The Department of Banking News Bulletin
Bulletin # 3199 - Week Ending June 13, 2025
This Bulletin constitutes the only official notification you will receive from this office concerning any of the following applications. Any observations you may have are solicited. Any comments should be directed to Jorge L. Perez, Banking Commissioner.
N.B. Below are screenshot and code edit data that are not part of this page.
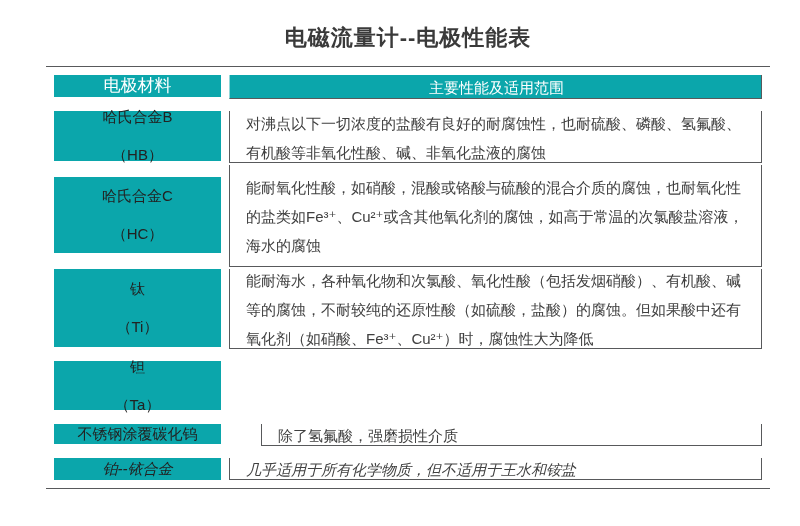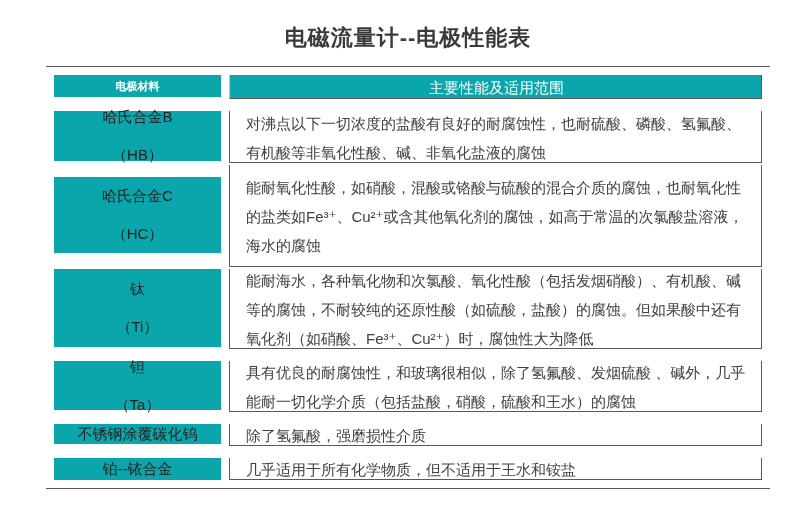--- a/index.html
+++ b/index.html
@@ -49,37 +49,36 @@
     display: flex;
     align-items: center;
     padding: 4px 10px 2px 12px;
     color: #404040;
     font-size: 15px;
     line-height: 29px;
   }
   .row.header { height: 32px; }
   .row.header .cell-left {
     color: #ffffff;
-    font-size: 11px;
-    font-weight: bold;
+    font-size: 17px;
   }
   .row.header .cell-right {
     justify-content: center;
     color: #ffffff;
     background: #0ba6ab;
     border-left: 1px solid rgba(255,255,255,0.55);
   }
   
   .row.r0 { height: 65px; }
   .row.r1 { height: 60px; }
   .row.r2 { height: 90px; align-items: center; }
   .row.r3 { height: 88px; }
   .row.r4 { height: 59px; }
-  .row.r5 { height: 30px; }
-  .row.r6 { height: 30px; }
+  .row.r5 { height: 30px; gap: 32px; }
+  .row.r6 { height: 30px; font-style: italic; }
   .row.r6 .cell-left { border-bottom: none; }
 </style>
 </head>
 <body>
 
 <div class="page-title">电磁流量计--电极性能表</div>
 
 <div class="tbl">
 
   <div class="row header">
@@ -116,23 +115,20 @@
     <div class="cell-right">
       <span>能耐海水，各种氧化物和次氯酸、氧化性酸（包括发烟硝酸）、有机酸、碱等的腐蚀，不耐较纯的还原性酸（如硫酸，盐酸）的腐蚀。但如果酸中还有氧化剂（如硝酸、Fe³⁺、Cu²⁺）时，腐蚀性大为降低</span>
     </div>
   </div>
 
   <div class="row r4">
     <div class="cell-left">
       <span>钽</span>
       <span>（Ta）</span>
     </div>
-    <div class="cell-right">
-      <span>具有优良的耐腐蚀性，和玻璃很相似，除了氢氟酸、发烟硫酸 、碱外，几乎能耐一切化学介质（包括盐酸，硝酸，硫酸和王水）的腐蚀</span>
-    </div>
   </div>
 
   <div class="row r5">
     <div class="cell-left">
       <span>不锈钢涂覆碳化钨</span>
     </div>
     <div class="cell-right">
       <span>除了氢氟酸，强磨损性介质</span>
     </div>
   </div>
Written comments will be considered only if they are received within ten business days from the date of this bulletin.
BANK ACTIVITY
Name Change
On June 11, 2025, the Commissioner approved an application submitted pursuant to Section 36a-82 of the Connecticut General Statutes by Essex Savings Bank (Essex, CT) to change its name to Essex Bank.
CONSUMER CREDIT DIVISION ACTIVITY
UNITED CAPITAL SERVICES CORPORATION
On June 10, 2025, the Commissioner entered into a Consent Order (“Consent Order”) with UNITED CAPITAL SERVICES CORPORATION (NMLS # 1419676), (“United Capital”), Prospect, Connecticut. The Consent Order was based on an investigation by the Consumer Credit Division. As a result of such investigation, the Commissioner alleged that since January 2022, United Capital engaged in the business of a sales finance company in Connecticut without a license, in violation of Section 36a-536 of the Connecticut General Statutes, by receiving payments of principal and interest from Connecticut retail buyers under retail installment contracts or installment loan contracts as a servicer on behalf of holders of those contracts. As part of the Consent Order, United Capital agreed to pay $2,500 as a civil penalty and $1,200 as back licensing fees.
SECURITIES AND BUSINESS INVESTMENTS DIVISION ACTIVITY
The Cheetah Fund LP, C.M. Allen Capital Management, Inc. and Craig Murfee Allen (CRD No. 2625516)
On June 10, 2025, the Banking Commissioner entered a Consent Order (No. CO-25-202310-S) with respect to The Cheetah Fund L.P., an investment fund located at 3090 East Paces Ferry Road, Suite 77, Atlanta, Georgia 30305, C.M. Allen Capital Management, Inc. and Craig Murfee Allen. C.M. Allen Capital Management, Inc., a Georgia corporation, was administratively dissolved on October 22, 2020. Respondent Allen of 3185 Nancy Creek Road NW Atlanta, Georgia 30327, was the control person of the two entities.
The Consent Order had been preceded by a May 20, 2024 Order to Cease and Desist, Order to Make Restitution, Notice of Intent to Fine and Notice of Right to Hearing (No. CRF-24-202310-S). That action alleged that the Respondents violated Section 36b-16 of the Connecticut Uniform Securities by offering and selling unregistered interests in The Cheetah Fund L.P. to Connecticut investors. The action also alleged that the Respondents violated the antifraud provisions in Section 36b-4(a) of the Act by, among other things, making inflated unsubstantiated earnings claims to investors, falsely representing that The Cheetah Fund had been audited, falsely representing that a famous investor had invested in The Cheetah Fund and, in the case of Respondent Allen, using investor funds to pay his personal expenses. Connecticut investors were unsuccessful in attempting to recoup their invested funds from Respondents.
On January 21, 2025, Respondent Allen was sentenced, in a related matter, to: 1) 87 months of imprisonment in the custody of the Federal Bureau of Prisons, and three years of supervised release thereafter; 2) restitution in the amount of $9,240,521; and 3) special assessment of $100 (United States v. Allen, 1 :24-cr-00323-TWT (N.D.Ga).). The Court found that Allen did not have the ability to pay a fine and the cost of incarceration and therefore the fine and incarceration costs would be waived.
The Consent Order directed the Respondents to cease and desist from regulatory violations. In addition, the Consent Order barred Respondent Allen from transacting securities-related business and from engaging in any other capacity that required a license or registration from the Commissioner. In light of the criminal proceeding, the $100,000 fine that otherwise would have been imposed against the Respondents was temporarily stayed for three years following which it would be waived if Respondents remained financially unable to pay.